Easy, because unlike the massive efforts that went into tackling drugs, at all levels, until very recently puppy farming was little known about, there were few resources thrown at it, and ludicrously light sentences, under the Animal Welfare Act, for anyone prosecuted. But fortunately this was starting to change, thanks to actions by the RSPCA inspectors bringing two successful prosecutions for illegal puppy-farming elsewhere in England on charges of conspiracy to commit fraud, which carried a much more punitive ten-year sentence.
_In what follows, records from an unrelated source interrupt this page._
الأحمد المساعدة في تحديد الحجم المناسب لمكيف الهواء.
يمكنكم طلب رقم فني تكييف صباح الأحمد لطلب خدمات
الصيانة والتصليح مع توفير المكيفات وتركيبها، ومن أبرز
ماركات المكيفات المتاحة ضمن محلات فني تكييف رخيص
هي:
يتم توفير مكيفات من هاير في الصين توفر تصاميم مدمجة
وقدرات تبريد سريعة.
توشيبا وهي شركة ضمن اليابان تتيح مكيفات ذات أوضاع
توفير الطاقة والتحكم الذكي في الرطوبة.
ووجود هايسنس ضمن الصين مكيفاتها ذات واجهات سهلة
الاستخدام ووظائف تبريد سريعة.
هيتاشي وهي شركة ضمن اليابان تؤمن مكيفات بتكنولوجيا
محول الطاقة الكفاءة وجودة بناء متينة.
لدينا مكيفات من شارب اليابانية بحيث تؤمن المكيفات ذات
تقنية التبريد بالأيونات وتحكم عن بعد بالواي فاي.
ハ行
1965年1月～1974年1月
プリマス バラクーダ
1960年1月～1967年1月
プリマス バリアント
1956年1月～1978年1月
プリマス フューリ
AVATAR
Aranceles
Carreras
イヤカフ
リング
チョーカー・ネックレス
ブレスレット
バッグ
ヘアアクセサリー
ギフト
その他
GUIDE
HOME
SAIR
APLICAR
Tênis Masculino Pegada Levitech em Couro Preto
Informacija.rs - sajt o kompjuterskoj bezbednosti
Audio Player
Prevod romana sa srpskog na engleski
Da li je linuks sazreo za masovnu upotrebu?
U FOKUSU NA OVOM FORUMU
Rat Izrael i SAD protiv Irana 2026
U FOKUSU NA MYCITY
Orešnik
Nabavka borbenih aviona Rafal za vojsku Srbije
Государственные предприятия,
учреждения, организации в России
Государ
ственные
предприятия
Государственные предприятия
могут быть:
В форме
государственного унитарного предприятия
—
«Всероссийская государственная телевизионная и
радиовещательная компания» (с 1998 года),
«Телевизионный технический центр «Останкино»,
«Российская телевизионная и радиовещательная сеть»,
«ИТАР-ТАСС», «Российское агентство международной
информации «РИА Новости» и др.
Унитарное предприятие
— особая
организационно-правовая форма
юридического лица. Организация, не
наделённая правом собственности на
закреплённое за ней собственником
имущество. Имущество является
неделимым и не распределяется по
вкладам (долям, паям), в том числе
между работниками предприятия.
Cruelty to animals of any kind was one of the few things that made Roy Grace really angry. The Surrey and Sussex Major Crime Team was now working closely with the RSPCA on monitoring the situation and steadily building files on suspects, but no arrests of any real significance had been made in Sussex – yet. But, with the blessing of the Chief Constable, herself a dog lover, he had delegated two detectives to liaise with the current Rural Crimes case officer, Sergeant Tom Carter, based in Midhurst, and work with him on monitoring the situation.